Records provided section start

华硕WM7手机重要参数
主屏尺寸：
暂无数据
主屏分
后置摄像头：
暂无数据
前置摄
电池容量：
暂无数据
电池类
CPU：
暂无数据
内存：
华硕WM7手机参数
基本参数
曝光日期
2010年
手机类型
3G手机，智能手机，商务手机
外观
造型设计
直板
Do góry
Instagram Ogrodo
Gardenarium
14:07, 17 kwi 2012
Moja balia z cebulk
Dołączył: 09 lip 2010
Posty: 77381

Records provided section end
Records provided section start

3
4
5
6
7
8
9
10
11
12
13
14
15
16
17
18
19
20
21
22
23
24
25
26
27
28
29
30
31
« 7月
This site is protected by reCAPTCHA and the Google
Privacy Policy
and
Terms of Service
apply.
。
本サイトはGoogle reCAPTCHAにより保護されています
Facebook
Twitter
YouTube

Records provided section end
Records provided section start

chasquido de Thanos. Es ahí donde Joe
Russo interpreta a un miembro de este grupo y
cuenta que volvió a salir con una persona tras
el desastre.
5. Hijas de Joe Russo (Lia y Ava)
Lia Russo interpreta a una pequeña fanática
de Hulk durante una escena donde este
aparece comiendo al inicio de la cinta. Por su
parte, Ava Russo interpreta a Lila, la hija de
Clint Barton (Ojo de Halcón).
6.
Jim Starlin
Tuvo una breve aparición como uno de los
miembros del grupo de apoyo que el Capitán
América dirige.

Records provided section end

All lines in the entries above that hold the word "Russo" need to be copied.

Russo interpreta a un miembro de este grupo y
5. Hijas de Joe Russo (Lia y Ava)
Lia Russo interpreta a una pequeña fanática
parte, Ava Russo interpreta a Lila, la hija de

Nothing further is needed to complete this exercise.